Work to be completed:
For each line of the listing that holds "Include", show the full line.

Data shown:
══════════

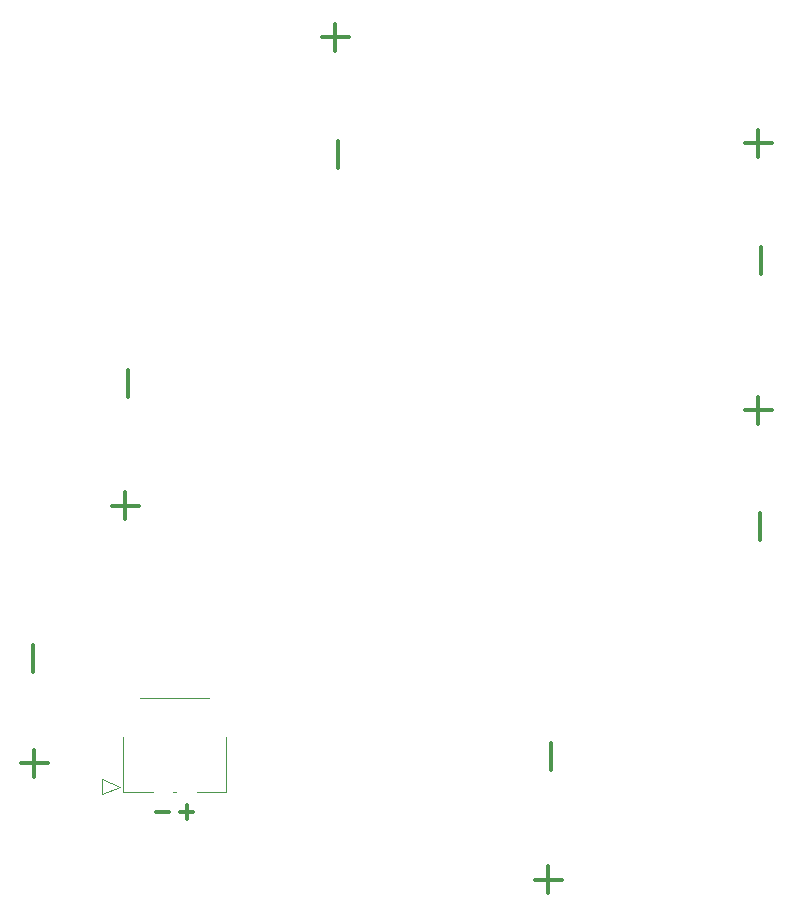
<source format=gbo>
G04 #@! TF.GenerationSoftware,KiCad,Pcbnew,7.0.1-0*
G04 #@! TF.CreationDate,2023-03-19T01:45:58-04:00*
G04 #@! TF.ProjectId,new-solar-cell-burn-wire,6e65772d-736f-46c6-9172-2d63656c6c2d,2*
G04 #@! TF.SameCoordinates,Original*
G04 #@! TF.FileFunction,Legend,Bot*
G04 #@! TF.FilePolarity,Positive*
%FSLAX46Y46*%
G04 Gerber Fmt 4.6, Leading zero omitted, Abs format (unit mm)*
G04 Created by KiCad (PCBNEW 7.0.1-0) date 2023-03-19 01:45:58*
%MOMM*%
%LPD*%
G01*
G04 APERTURE LIST*
%ADD10C,0.300000*%
%ADD11C,0.120000*%
%ADD12C,3.000000*%
%ADD13C,5.600000*%
%ADD14R,1.100000X1.450000*%
%ADD15R,1.350000X2.899999*%
G04 APERTURE END LIST*
D10*
X143542857Y-86645000D02*
X141257143Y-86645000D01*
X142400000Y-87787857D02*
X142400000Y-85502142D01*
X81045000Y-106557142D02*
X81045000Y-108842857D01*
X142555000Y-97642857D02*
X142555000Y-95357143D01*
X87657142Y-94755000D02*
X89942857Y-94755000D01*
X88799999Y-93612142D02*
X88799999Y-95897857D01*
X91378571Y-120652500D02*
X92521429Y-120652500D01*
X94571428Y-120672500D02*
X93428571Y-120672500D01*
X93999999Y-121243928D02*
X93999999Y-120101071D01*
X89045000Y-83257142D02*
X89045000Y-85542857D01*
X79957142Y-116555000D02*
X82242857Y-116555000D01*
X81099999Y-115412142D02*
X81099999Y-117697857D01*
X105447142Y-55065000D02*
X107732857Y-55065000D01*
X106589999Y-56207857D02*
X106589999Y-53922142D01*
X106835000Y-66122857D02*
X106835000Y-63837143D01*
X123467142Y-126425000D02*
X125752857Y-126425000D01*
X124609999Y-127567857D02*
X124609999Y-125282142D01*
X124855000Y-117162857D02*
X124855000Y-114877143D01*
X142635000Y-75122857D02*
X142635000Y-72837143D01*
X141247142Y-64065000D02*
X143532857Y-64065000D01*
X142389999Y-65207857D02*
X142389999Y-62922142D01*
D11*
X88371008Y-118550000D02*
X86847008Y-117915000D01*
X97374991Y-114345040D02*
X97374991Y-118975000D01*
X97374991Y-118975000D02*
X94870041Y-118975000D01*
X88625008Y-118975000D02*
X88625008Y-114345040D01*
X86847008Y-117915000D02*
X86847008Y-119185000D01*
X93129961Y-118975000D02*
X92870040Y-118975000D01*
X86847008Y-119185000D02*
X88371008Y-118550000D01*
X91129960Y-118975000D02*
X88625008Y-118975000D01*
X90084018Y-111025000D02*
X95915981Y-111025000D01*
%LPC*%
D12*
X84700000Y-116600000D03*
X84700000Y-107600000D03*
X110700000Y-55400000D03*
X110700000Y-64400000D03*
D13*
X125850000Y-42750000D03*
D12*
X84700000Y-94000000D03*
X84700000Y-85000000D03*
D13*
X98350000Y-42750000D03*
D12*
X146500000Y-87000000D03*
X146500000Y-96000000D03*
D13*
X98350000Y-138250000D03*
X125850000Y-138250000D03*
D12*
X120500000Y-125600000D03*
X120500000Y-116600000D03*
X146500000Y-64400000D03*
X146500000Y-73400000D03*
D14*
X92000000Y-118550000D03*
X94000001Y-118550000D03*
D15*
X89105002Y-112575001D03*
X96894997Y-112575001D03*
M02*

</source>
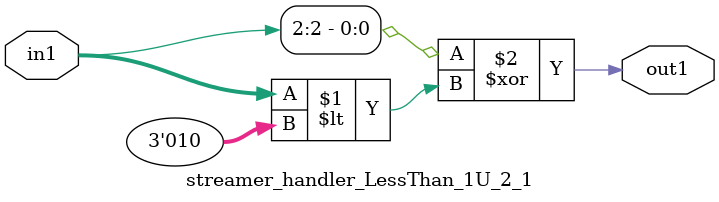
<source format=v>

`timescale 1ps / 1ps


module streamer_handler_LessThan_1U_2_1( in1, out1 );

    input [2:0] in1;
    output out1;

    
    // rtl_process:qkv_macro_handler_hub_LessThan_1U_68_1/qkv_macro_handler_hub_LessThan_1U_68_1_thread_1
    assign out1 = (in1[2] ^ in1 < 3'd2);

endmodule





</source>
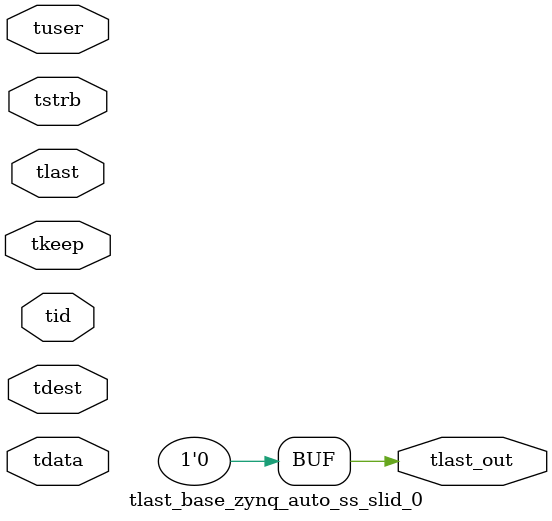
<source format=v>


`timescale 1ps/1ps

module tlast_base_zynq_auto_ss_slid_0 #
(
parameter C_S_AXIS_TID_WIDTH   = 1,
parameter C_S_AXIS_TUSER_WIDTH = 0,
parameter C_S_AXIS_TDATA_WIDTH = 0,
parameter C_S_AXIS_TDEST_WIDTH = 0
)
(
input  [(C_S_AXIS_TID_WIDTH   == 0 ? 1 : C_S_AXIS_TID_WIDTH)-1:0       ] tid,
input  [(C_S_AXIS_TDATA_WIDTH == 0 ? 1 : C_S_AXIS_TDATA_WIDTH)-1:0     ] tdata,
input  [(C_S_AXIS_TUSER_WIDTH == 0 ? 1 : C_S_AXIS_TUSER_WIDTH)-1:0     ] tuser,
input  [(C_S_AXIS_TDEST_WIDTH == 0 ? 1 : C_S_AXIS_TDEST_WIDTH)-1:0     ] tdest,
input  [(C_S_AXIS_TDATA_WIDTH/8)-1:0 ] tkeep,
input  [(C_S_AXIS_TDATA_WIDTH/8)-1:0 ] tstrb,
input  [0:0]                                                             tlast,
output                                                                   tlast_out
);

assign tlast_out = {1'b0};

endmodule


</source>
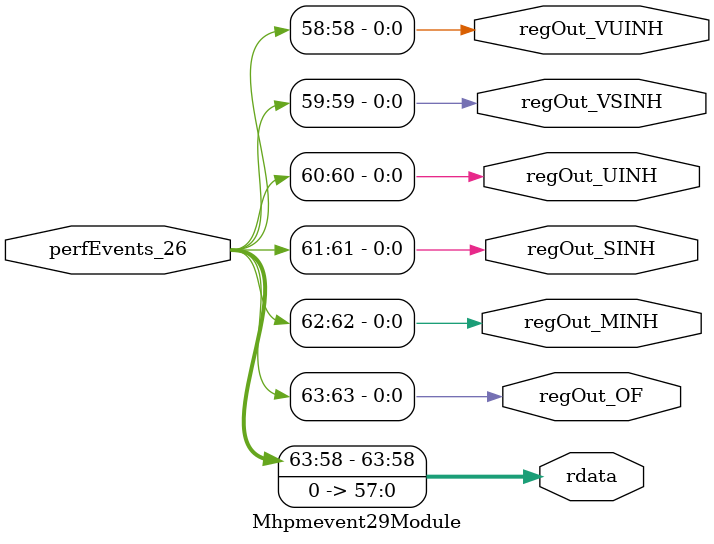
<source format=sv>
`ifndef RANDOMIZE
  `ifdef RANDOMIZE_MEM_INIT
    `define RANDOMIZE
  `endif // RANDOMIZE_MEM_INIT
`endif // not def RANDOMIZE
`ifndef RANDOMIZE
  `ifdef RANDOMIZE_REG_INIT
    `define RANDOMIZE
  `endif // RANDOMIZE_REG_INIT
`endif // not def RANDOMIZE

`ifndef RANDOM
  `define RANDOM $random
`endif // not def RANDOM

// Users can define INIT_RANDOM as general code that gets injected into the
// initializer block for modules with registers.
`ifndef INIT_RANDOM
  `define INIT_RANDOM
`endif // not def INIT_RANDOM

// If using random initialization, you can also define RANDOMIZE_DELAY to
// customize the delay used, otherwise 0.002 is used.
`ifndef RANDOMIZE_DELAY
  `define RANDOMIZE_DELAY 0.002
`endif // not def RANDOMIZE_DELAY

// Define INIT_RANDOM_PROLOG_ for use in our modules below.
`ifndef INIT_RANDOM_PROLOG_
  `ifdef RANDOMIZE
    `ifdef VERILATOR
      `define INIT_RANDOM_PROLOG_ `INIT_RANDOM
    `else  // VERILATOR
      `define INIT_RANDOM_PROLOG_ `INIT_RANDOM #`RANDOMIZE_DELAY begin end
    `endif // VERILATOR
  `else  // RANDOMIZE
    `define INIT_RANDOM_PROLOG_
  `endif // RANDOMIZE
`endif // not def INIT_RANDOM_PROLOG_

// Include register initializers in init blocks unless synthesis is set
`ifndef SYNTHESIS
  `ifndef ENABLE_INITIAL_REG_
    `define ENABLE_INITIAL_REG_
  `endif // not def ENABLE_INITIAL_REG_
`endif // not def SYNTHESIS

// Include rmemory initializers in init blocks unless synthesis is set
`ifndef SYNTHESIS
  `ifndef ENABLE_INITIAL_MEM_
    `define ENABLE_INITIAL_MEM_
  `endif // not def ENABLE_INITIAL_MEM_
`endif // not def SYNTHESIS

module Mhpmevent29Module(
  output [63:0] rdata,
  output        regOut_OF,
  output        regOut_MINH,
  output        regOut_SINH,
  output        regOut_UINH,
  output        regOut_VSINH,
  output        regOut_VUINH,
  input  [63:0] perfEvents_26
);

  assign rdata = {perfEvents_26[63:58], 58'h0};
  assign regOut_OF = perfEvents_26[63];
  assign regOut_MINH = perfEvents_26[62];
  assign regOut_SINH = perfEvents_26[61];
  assign regOut_UINH = perfEvents_26[60];
  assign regOut_VSINH = perfEvents_26[59];
  assign regOut_VUINH = perfEvents_26[58];
endmodule


</source>
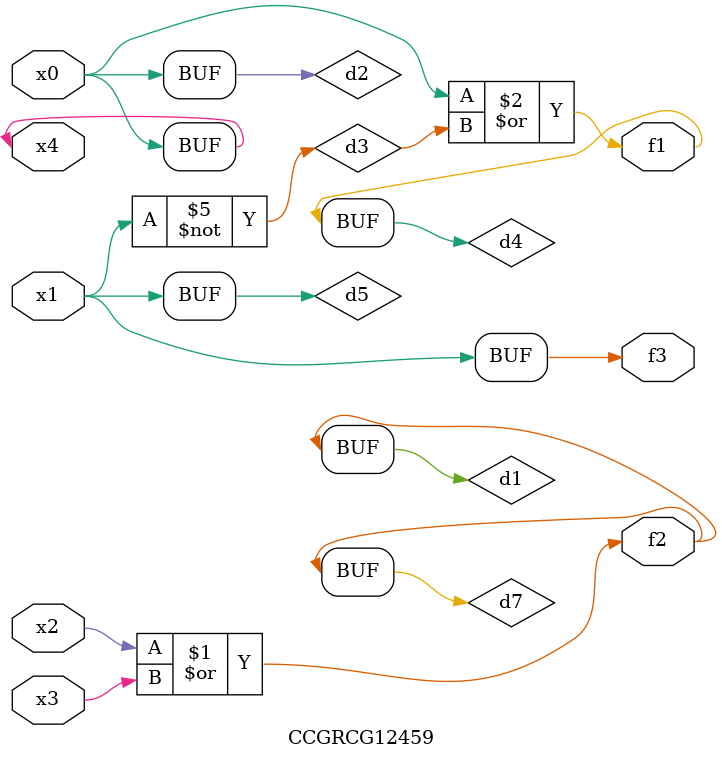
<source format=v>
module CCGRCG12459(
	input x0, x1, x2, x3, x4,
	output f1, f2, f3
);

	wire d1, d2, d3, d4, d5, d6, d7;

	or (d1, x2, x3);
	buf (d2, x0, x4);
	not (d3, x1);
	or (d4, d2, d3);
	not (d5, d3);
	nand (d6, d1, d3);
	or (d7, d1);
	assign f1 = d4;
	assign f2 = d7;
	assign f3 = d5;
endmodule

</source>
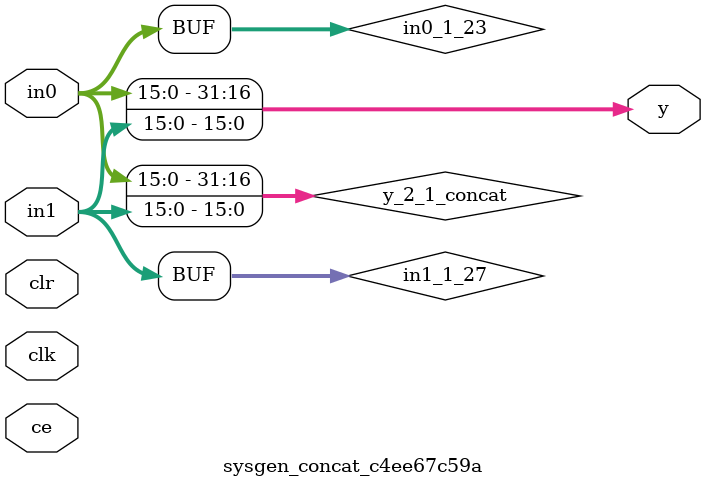
<source format=v>
module sysgen_concat_c4ee67c59a (
  input [(16 - 1):0] in0,
  input [(16 - 1):0] in1,
  output [(32 - 1):0] y,
  input clk,
  input ce,
  input clr);
  wire [(16 - 1):0] in0_1_23;
  wire [(16 - 1):0] in1_1_27;
  wire [(32 - 1):0] y_2_1_concat;
  assign in0_1_23 = in0;
  assign in1_1_27 = in1;
  assign y_2_1_concat = {in0_1_23, in1_1_27};
  assign y = y_2_1_concat;
endmodule
</source>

══════════

Solution to the exercise:
// Include register initializers in init blocks unless synthesis is set
// Include rmemory initializers in init blocks unless synthesis is set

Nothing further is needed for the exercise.